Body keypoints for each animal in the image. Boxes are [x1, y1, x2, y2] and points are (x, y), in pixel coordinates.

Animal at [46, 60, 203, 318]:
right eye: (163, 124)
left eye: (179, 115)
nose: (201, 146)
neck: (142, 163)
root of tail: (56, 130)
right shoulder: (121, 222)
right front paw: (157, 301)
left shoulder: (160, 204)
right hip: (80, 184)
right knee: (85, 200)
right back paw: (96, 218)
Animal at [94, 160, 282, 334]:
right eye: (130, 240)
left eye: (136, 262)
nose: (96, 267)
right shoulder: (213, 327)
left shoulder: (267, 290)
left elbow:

══════════

=== What you are asked to do ===
Please output every line shown above exactly.

=== Answer box ===
Body keypoints for each animal in the image. Boxes are [x1, y1, x2, y2] and points are (x, y), in pixel coordinates.

Animal at [46, 60, 203, 318]:
right eye: (163, 124)
left eye: (179, 115)
nose: (201, 146)
neck: (142, 163)
root of tail: (56, 130)
right shoulder: (121, 222)
right front paw: (157, 301)
left shoulder: (160, 204)
right hip: (80, 184)
right knee: (85, 200)
right back paw: (96, 218)
Animal at [94, 160, 282, 334]:
right eye: (130, 240)
left eye: (136, 262)
nose: (96, 267)
right shoulder: (213, 327)
left shoulder: (267, 290)
left elbow:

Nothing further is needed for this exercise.